As attitudes have changed, so has the churches stance to remain relevant. Even to the point that the pope said just the other day that "who is he to judge gays" The church changes with the times, it might be a bit slow(arrogance of the leadership does that), but it does change.

Except that the church does not change its doctrine and core message. They may have a different way of saying it today than in 1960 or 1500, but it's still the same thing. Why did the Pope say "who is he to judge gays?" Because the church has always taught that it is the act of sexual immorality that is the sin, not the fact that one is gay. We don't burn witches anymore, thankfully, but not because the church has decided that witchcraft is okay.

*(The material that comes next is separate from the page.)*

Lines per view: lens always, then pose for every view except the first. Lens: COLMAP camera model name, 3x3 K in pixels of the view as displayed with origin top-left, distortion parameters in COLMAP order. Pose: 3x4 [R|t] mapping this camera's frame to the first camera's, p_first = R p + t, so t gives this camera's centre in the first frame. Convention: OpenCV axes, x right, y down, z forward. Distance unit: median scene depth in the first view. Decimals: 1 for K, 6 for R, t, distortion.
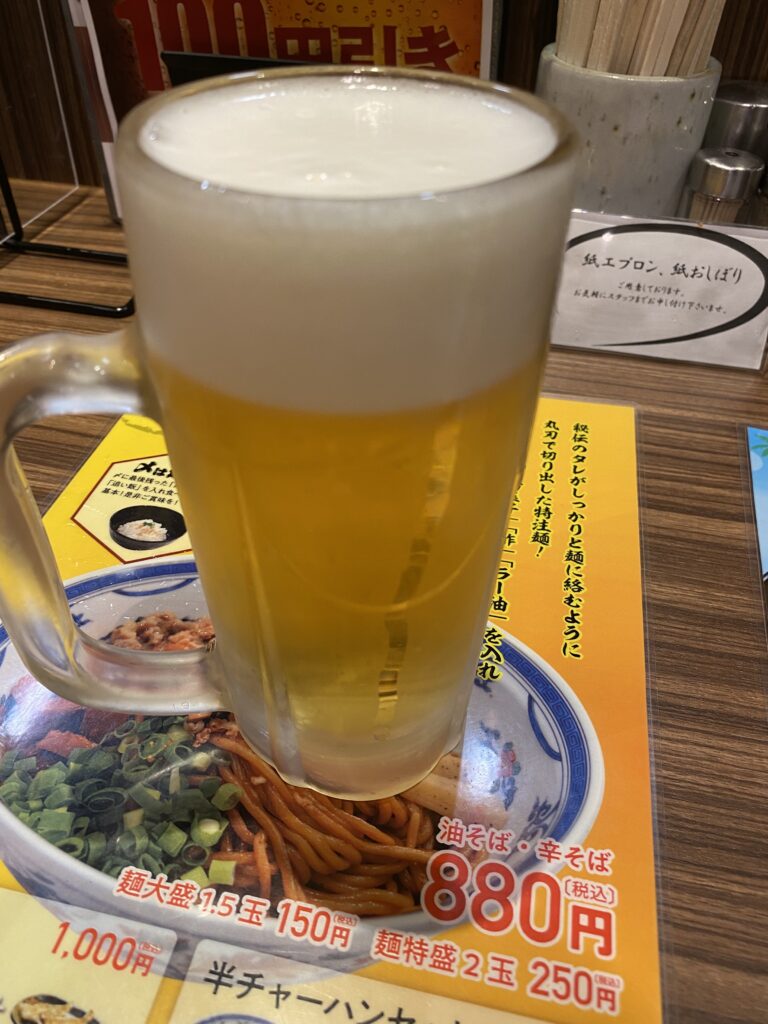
lens RADIAL K [[819.2, 0, 377.0], [0, 819.2, 516.1], [0, 0, 1]] dist [-0.064260, 0.062631]
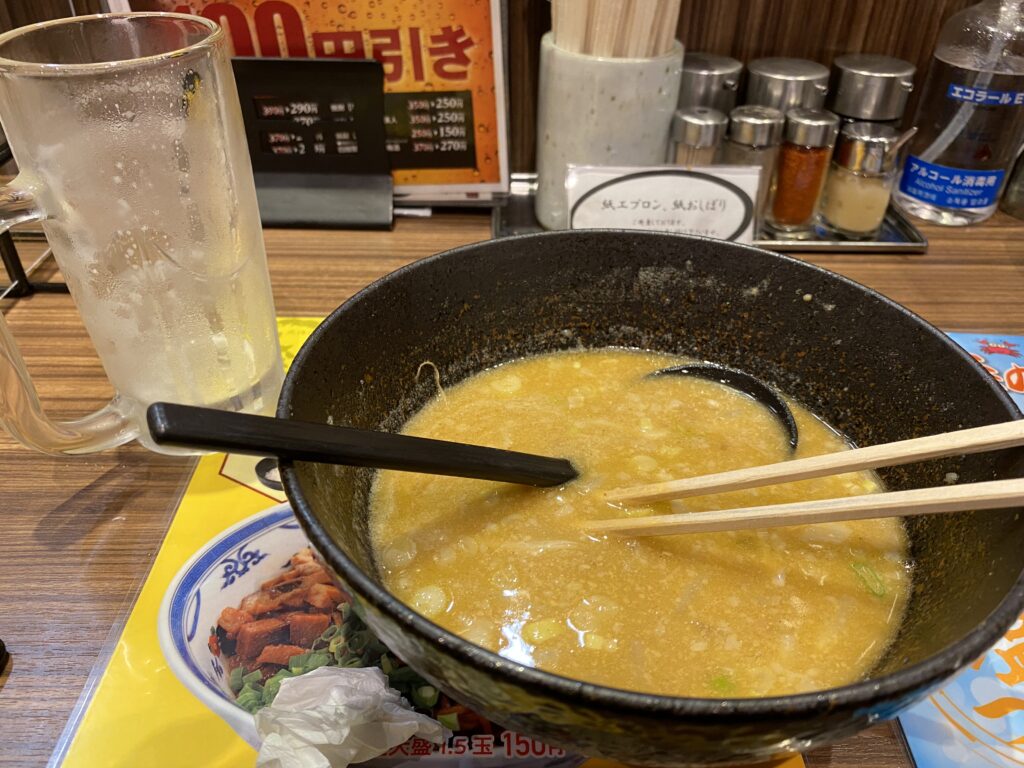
lens RADIAL K [[819.2, 0, 526.4], [0, 819.2, 394.1], [0, 0, 1]] dist [-0.064260, 0.062631]
pose [[0.970887, -0.136749, 0.196666, -0.191794], [0.151862, 0.986336, -0.063864, 0.034488], [-0.185245, 0.091870, 0.978388, -0.207571]]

Now, you may have a point about other offshoots from the Roman Catholic church -- on the next episode of the Loudmouth show (Sunday night at 7:30 Eastern on ATS Radio, lol) I have a go at the American Episcopal church which, while trying to "stay with the times", has actually begun to jettison orthodox Christian doctrine, such as the resurrection and Christ's divinity -- they are losing mass amounts of members as a result, but they're still doing it, in an effort to become a "modern church."

But the Roman Catholic church, which points to Apostolic succession as evidence that it is "the" church that Christ founded at Pentecost (something I personally take issue with, but...), does not create new doctrine, it just clarifies what it already has, so it is unlikely to fall into the trap that the Episcopalians have, and it's why many former Episcopalians are now Catholic.